> _EXERCISE DATA_:
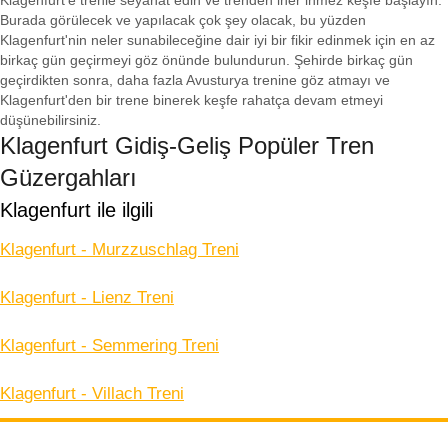
Klagenfurt'e trenle seyahat edin ve trenden iner inmez keşfe başlayın.
Burada görülecek ve yapılacak çok şey olacak, bu yüzden
Klagenfurt'nin neler sunabileceğine dair iyi bir fikir edinmek için en az
birkaç gün geçirmeyi göz önünde bulundurun. Şehirde birkaç gün
geçirdikten sonra, daha fazla Avusturya trenine göz atmayı ve
Klagenfurt'den bir trene binerek keşfe rahatça devam etmeyi
düşünebilirsiniz.
Klagenfurt Gidiş-Geliş Popüler Tren
Güzergahları
Klagenfurt ile ilgili
Klagenfurt - Murzzuschlag Treni
Klagenfurt - Lienz Treni
Klagenfurt - Semmering Treni
Klagenfurt - Villach Treni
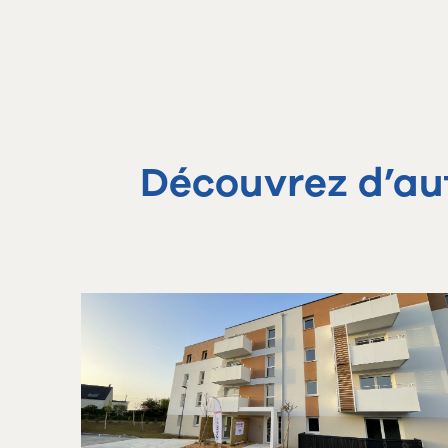
Découvrez d’au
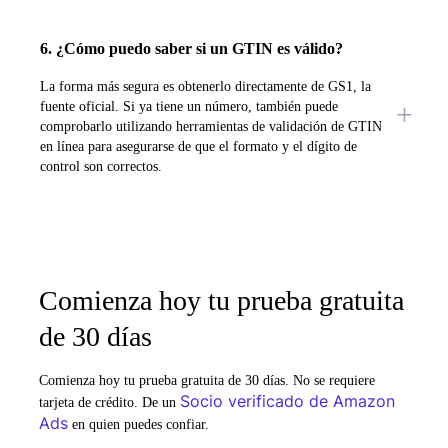
6. ¿Cómo puedo saber si un GTIN es válido?
La forma más segura es obtenerlo directamente de GS1, la
fuente oficial. Si ya tiene un número, también puede
comprobarlo utilizando herramientas de validación de GTIN
en línea para asegurarse de que el formato y el dígito de
control son correctos.
Comienza hoy tu prueba gratuita
de 30 días
Comienza hoy tu prueba gratuita de 30 días. No se requiere
Socio verificado de Amazon
tarjeta de crédito. De un
Ads
en quien puedes confiar.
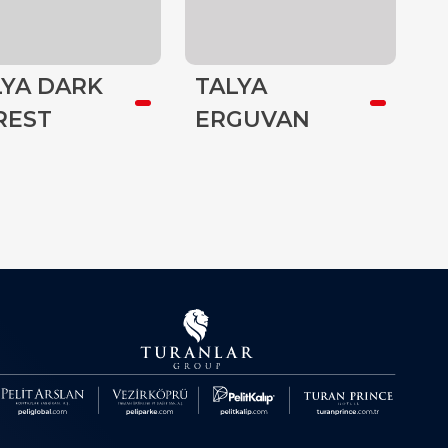
LYA DARK
TALYA
T
REST
ERGUVAN
G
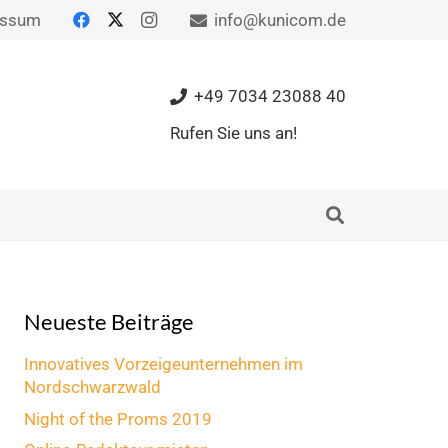
essum
info@kunicom.de
+49 7034 23088 40
Rufen Sie uns an!
Neueste Beiträge
Innovatives Vorzeigeunternehmen im
Nordschwarzwald
Night of the Proms 2019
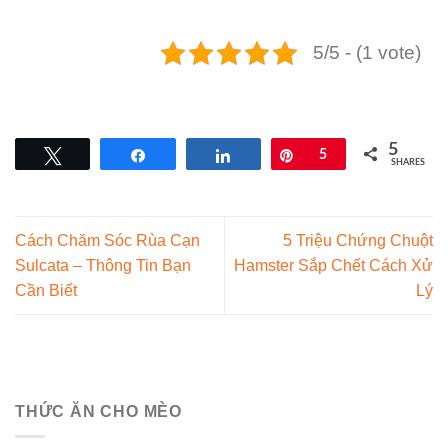
5/5 - (1 vote)
5
Tweet
Share
Share
Pin
5
SHARES
Cách Chăm Sóc Rùa Cạn
5 Triệu Chứng Chuột
Sulcata – Thông Tin Bạn
Hamster Sắp Chết Cách Xử
Cần Biết
Lý
THỨC ĂN CHO MÈO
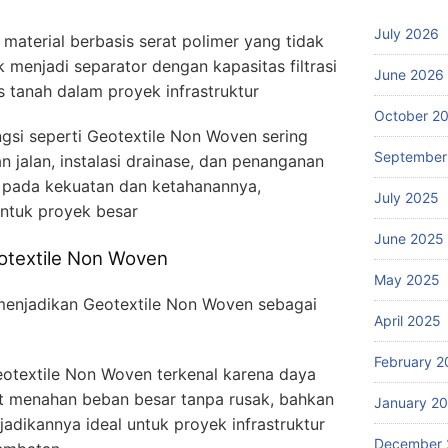
July 2026
material berbasis serat polimer yang tidak
menjadi separator dengan kapasitas filtrasi
June 2026
as tanah dalam proyek infrastruktur
October 2
ungsi seperti Geotextile Non Woven sering
September
jalan, instalasi drainase, dan penanganan
k pada kekuatan dan ketahanannya,
July 2025
untuk proyek besar
June 2025
Geotextile Non Woven
May 2025
menjadikan Geotextile Non Woven sebagai
April 2025
February 2
eotextile Non Woven terkenal karena daya
at menahan beban besar tanpa rusak, bahkan
January 2
jadikannya ideal untuk proyek infrastruktur
December 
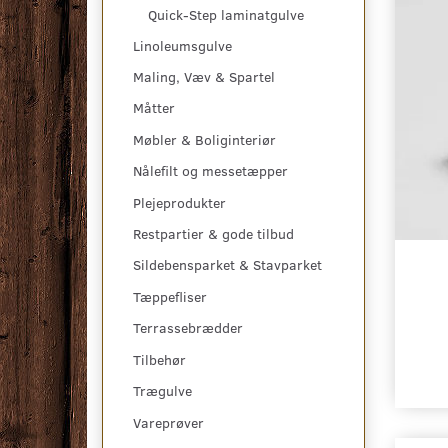
Quick-Step laminatgulve
Linoleumsgulve
Maling, Væv & Spartel
Måtter
Møbler & Boliginteriør
Nålefilt og messetæpper
Plejeprodukter
Restpartier & gode tilbud
Sildebensparket & Stavparket
Tæppefliser
Terrassebrædder
Tilbehør
Trægulve
Vareprøver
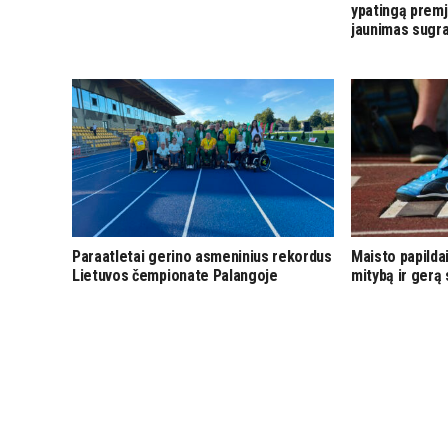
ypatingą premje
jaunimas sugra
Paraatletai gerino asmeninius rekordus
Maisto papilda
Lietuvos čempionate Palangoje
mitybą ir gerą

> _TASK DESCRIPTION_: Now transcribe all the entries above exactly, so that no picture is carried over.

> _COMPLETED EXERCISE_:
Klagenfurt'e trenle seyahat edin ve trenden iner inmez keşfe başlayın.
Burada görülecek ve yapılacak çok şey olacak, bu yüzden
Klagenfurt'nin neler sunabileceğine dair iyi bir fikir edinmek için en az
birkaç gün geçirmeyi göz önünde bulundurun. Şehirde birkaç gün
geçirdikten sonra, daha fazla Avusturya trenine göz atmayı ve
Klagenfurt'den bir trene binerek keşfe rahatça devam etmeyi
düşünebilirsiniz.
Klagenfurt Gidiş-Geliş Popüler Tren
Güzergahları
Klagenfurt ile ilgili
Klagenfurt - Murzzuschlag Treni
Klagenfurt - Lienz Treni
Klagenfurt - Semmering Treni
Klagenfurt - Villach Treni
Découvrez d’au
6. ¿Cómo puedo saber si un GTIN es válido?
La forma más segura es obtenerlo directamente de GS1, la
fuente oficial. Si ya tiene un número, también puede
comprobarlo utilizando herramientas de validación de GTIN
en línea para asegurarse de que el formato y el dígito de
control son correctos.
Comienza hoy tu prueba gratuita
de 30 días
Comienza hoy tu prueba gratuita de 30 días. No se requiere
Socio verificado de Amazon
tarjeta de crédito. De un
Ads
en quien puedes confiar.
LYA DARK
TALYA
T
REST
ERGUVAN
G
essum
info@kunicom.de
+49 7034 23088 40
Rufen Sie uns an!
Neueste Beiträge
Innovatives Vorzeigeunternehmen im
Nordschwarzwald
Night of the Proms 2019
5/5 - (1 vote)
5
Tweet
Share
Share
Pin
5
SHARES
Cách Chăm Sóc Rùa Cạn
5 Triệu Chứng Chuột
Sulcata – Thông Tin Bạn
Hamster Sắp Chết Cách Xử
Cần Biết
Lý
THỨC ĂN CHO MÈO
July 2026
material berbasis serat polimer yang tidak
menjadi separator dengan kapasitas filtrasi
June 2026
as tanah dalam proyek infrastruktur
October 2
ungsi seperti Geotextile Non Woven sering
September
jalan, instalasi drainase, dan penanganan
k pada kekuatan dan ketahanannya,
July 2025
untuk proyek besar
June 2025
Geotextile Non Woven
May 2025
menjadikan Geotextile Non Woven sebagai
April 2025
February 2
eotextile Non Woven terkenal karena daya
at menahan beban besar tanpa rusak, bahkan
January 2
jadikannya ideal untuk proyek infrastruktur
December 
Quick-Step laminatgulve
Linoleumsgulve
Maling, Væv & Spartel
Måtter
Møbler & Boliginteriør
Nålefilt og messetæpper
Plejeprodukter
Restpartier & gode tilbud
Sildebensparket & Stavparket
Tæppefliser
Terrassebrædder
Tilbehør
Trægulve
Vareprøver
ypatingą premje
jaunimas sugra
Paraatletai gerino asmeninius rekordus
Maisto papilda
Lietuvos čempionate Palangoje
mitybą ir gerą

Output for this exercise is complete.